Какое блаженство,
что блещут снега,
что холод окреп,
а с утра моросило,
что дико и нежно
сверкает фольга
на каждом углу и в окне
магазина.
Пока серпантин, мишура,
канитель
восходят над скукою
прочих имуществ,
томительность
предновогодних недель
терпеть и сносить -
что за дивная участь!
Какая удача, что тени легли
вкруг елок и елей,
цветущих повсюду,
и вечнозеленая новость любви
душе внушена и прибавлена
к чуду.
Откуда нагрянули нежность
и ель,
где прежде таились
и как сговорились!
Как дети, что ждут
у заветных дверей,
я ждать позабыла,
а двери открылись.
Какое блаженство,
что надо решать,
где краше затеплится
шарик стеклянный,
и только любить,
только ель наряжать
и созерцать этот мир
несказанный...
Белла Ахмадулина
Декабрь 1974 г.
Давно заметил: если книга - твоя ровесница, то ты находишь в ней что-то особенно близкое. Тут не одни глаза, а еще и руки - осязают в тонкой бумаге что-то младенческое, улавливают какие-то первые токи бытия. Мелкий шрифт, тонкие, как нити дождя, строки. Вот и медлишь под этим дождем, жадно листаешь эти сто страничек. "Так в глубь тетради, словно в глубь лесов // я безрассудно и навечно кану..."

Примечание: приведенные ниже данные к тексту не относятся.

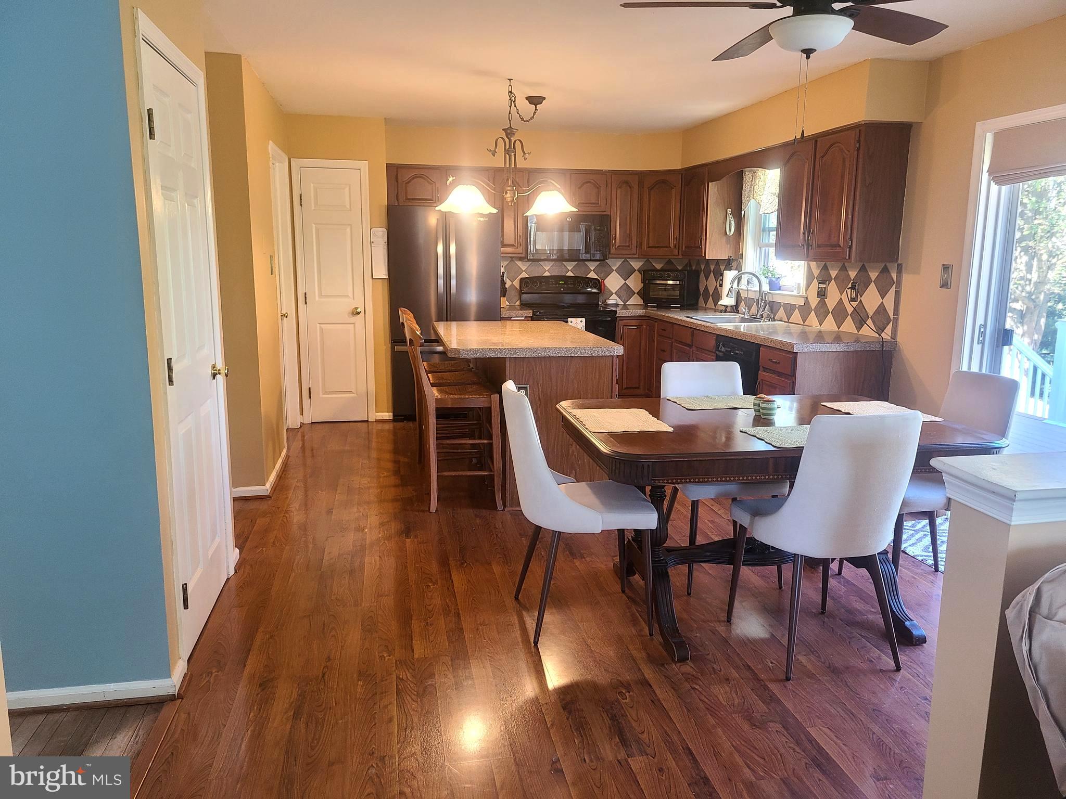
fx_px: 801
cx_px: 533
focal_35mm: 26
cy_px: 400
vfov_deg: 53.1
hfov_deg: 67.3
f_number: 1.8
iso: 200
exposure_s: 1/60
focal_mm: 5.4
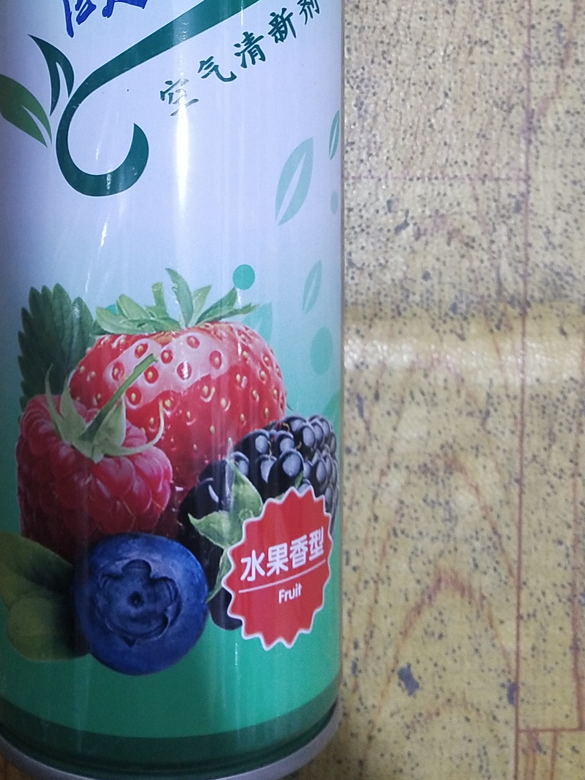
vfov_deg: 29.1
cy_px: 33
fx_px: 1420
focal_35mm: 63
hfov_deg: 23.2
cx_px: 212
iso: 404
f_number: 1.8
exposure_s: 1/50
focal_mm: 3.95
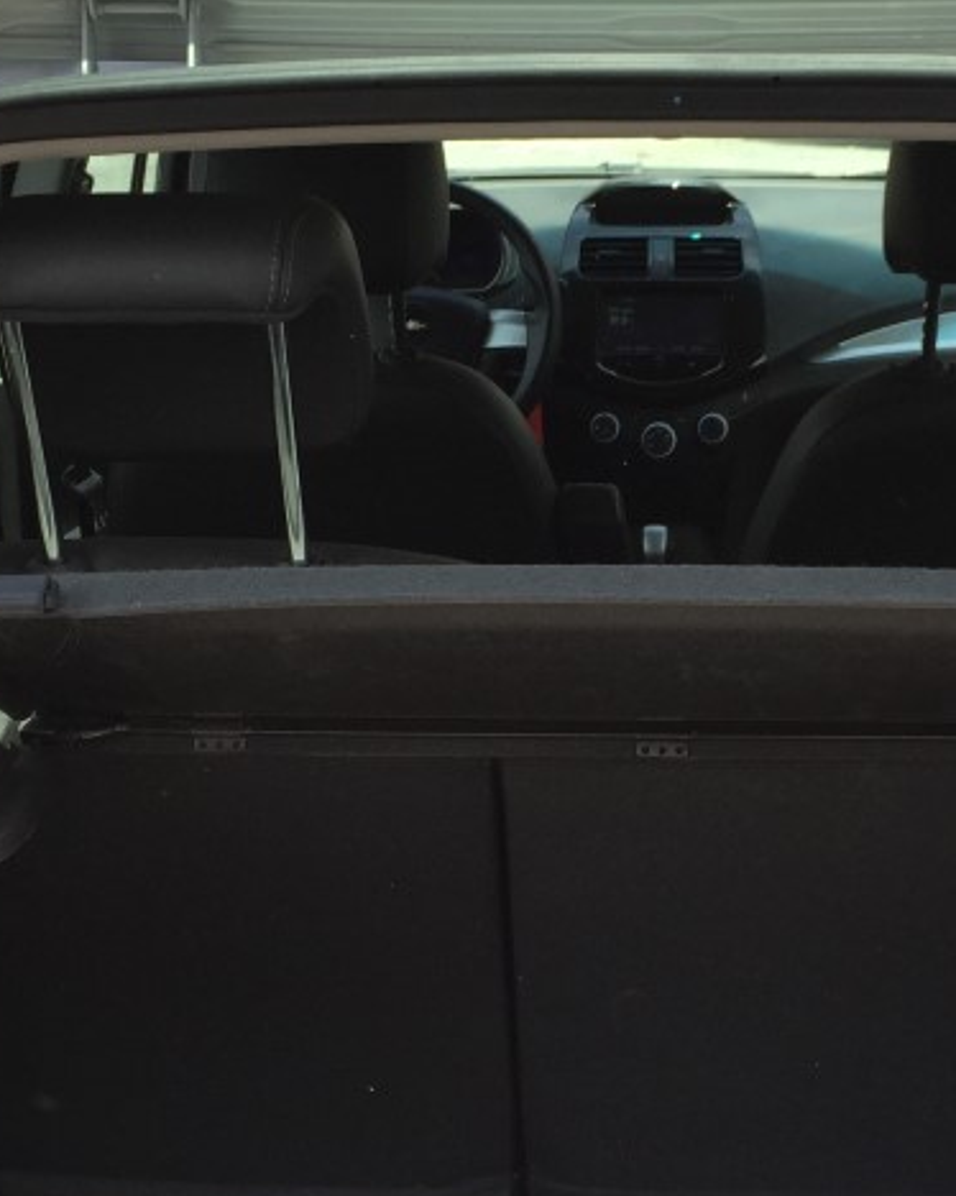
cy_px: 731
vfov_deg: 30.4
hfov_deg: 24.5
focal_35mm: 62
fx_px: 2194
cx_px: 575
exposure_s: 1/527
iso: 32
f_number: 2.2
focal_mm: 4.15
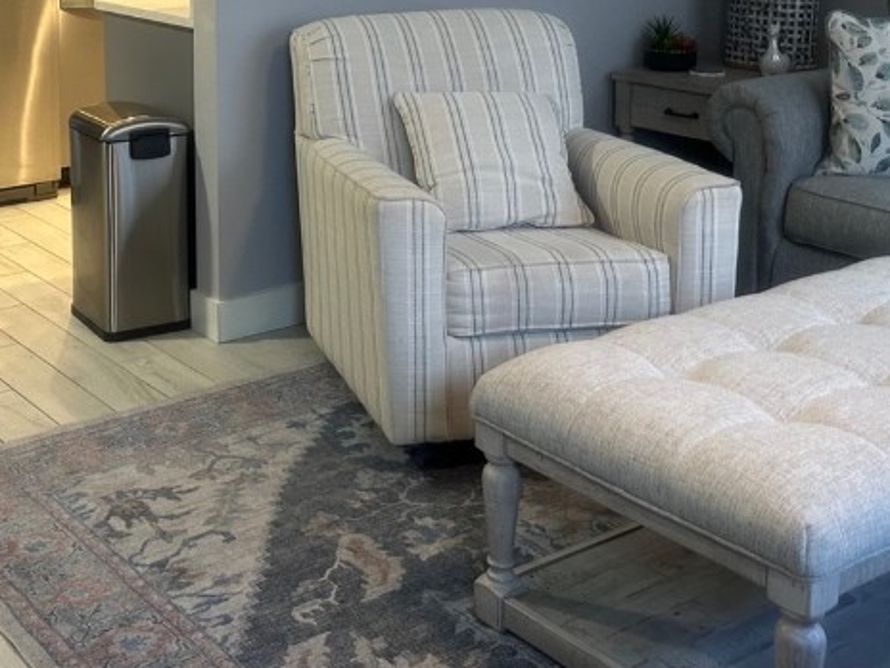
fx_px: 1363
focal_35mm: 53
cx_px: 240
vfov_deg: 26.5
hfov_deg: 35.5
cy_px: 54
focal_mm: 6.86
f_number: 1.78
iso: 250
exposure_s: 1/60
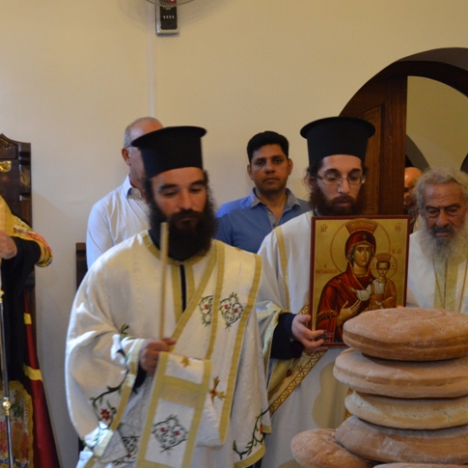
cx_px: 93
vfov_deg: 32.1
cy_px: 296
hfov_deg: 31.5
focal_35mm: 53
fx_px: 808
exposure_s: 1/30
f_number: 3.8
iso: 2000
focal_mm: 21
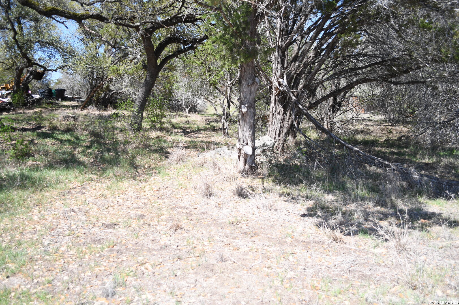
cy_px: 152
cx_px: 230
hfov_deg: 57.2
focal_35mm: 33
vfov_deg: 39.9
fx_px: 421
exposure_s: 1/250
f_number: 3.8
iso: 64
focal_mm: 22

Какая странная, таинственная участь - быть тонким сборником на двух скрепках, в слабом тисненом переплете и болоньевом плащике суперобложки. Появиться на свет в московской типографии и тут же быть увезенной куда-нибудь на Север или на Алтай, на Байконур или на строительство дороги Абакан - Тайшет... Обрести там палатку, вагончик, а потом - этажерку под торшером в хрущевке. Быть на сто раз прочитанной на ходу, пропетой под гитару, нашептанной по ночам, подаренной с короткими словами прощания. Поезда, самолеты, вездеходы, байдарки, скитанья в рюкзаках, тряска в фанерных почтовых ящиках.
В ту осень так горели маяки,
так недалеко звезды
пролегали,
бульварами шагали моряки,
и девушки в косынках
пробегали...
И пусть навсегда улетели те самолеты, и давно отменены те поезда, и где-то ржавеют те вездеходы, а книжка с именем "Струна" вот, рядом с компьютером - разве не чудо? Разве не чудо: не потеряться в той стране, которая сама себя теряет.
И разве не счастлив тот, кто может окунуть лицо в этот сборник, и увидеть: вот летит сквозь осень мотороллер, льется молоко в луженое ведерко, осыпаются платаны, мороженого катится возок и кружится пластинка... "Какая участь нас постигла, // как повезло нам в этот час, // когда бегущая пластинка // одна лишь разделяла нас!".
И слава Богу, все стоит
тот дом среди деревьев
дачных,
и моложав еще старик,
объявленный как неудачник.
Вот он выходит на крыльцо,
и от мороза голос сипнет,
и галка, отряхнув крыло,
ему на шапку снегом сыплет.
И, стало быть, недорешен
удел, назначенный молвою...
Какая из нынешних книг, так броско упакованных в глянец, сможет поведать через полвека нашим внукам: меня любили, мной дорожили до слез, меня носили на руках, прятали на сердце - в карманах кожаных летных курток, гимнастерок и штормовок; со мной ходили на свиданья, мне дарили осенние листья, вкладывая их между страниц. "Мы были звуки музыки одной...".
Как стремительно тает все, что мы считали вечным, - озоновый слой и льды Северного полюса, заповеди любви и память о войне. Страна тает. Отечество, можно сказать. "Природа подвергается разрухе,// Отливы превращаются в прибой, // И молкнут звуки - по вине разлуки // Меня с тобой..."
Но остаются стихи. А это значит - все так же падает первый снег за окном библиотеки и светится рыжий локон над античной драмой. "И, стало быть, недорешен удел, назначенный молвою..."
Не знаю, как для кого, а для меня стихи - это возможность поднести к глазам Родину. Нежный вкус родимой речи холодит уста и теплит сердце.
А в соседней комнате девочка поет кукле "баюшки-баю". И почему-то совершенно не хочется сегодня включать телевизор.
О, президентов выборы
и крики!
Как там шумят
и верховодят всласть...
И все же книги -
как над нами книги
Неумолимо проявляют
власть!
P.S. Все процитированные мной строки - из книги "Струна" Беллы Ахатовны Ахмадулиной.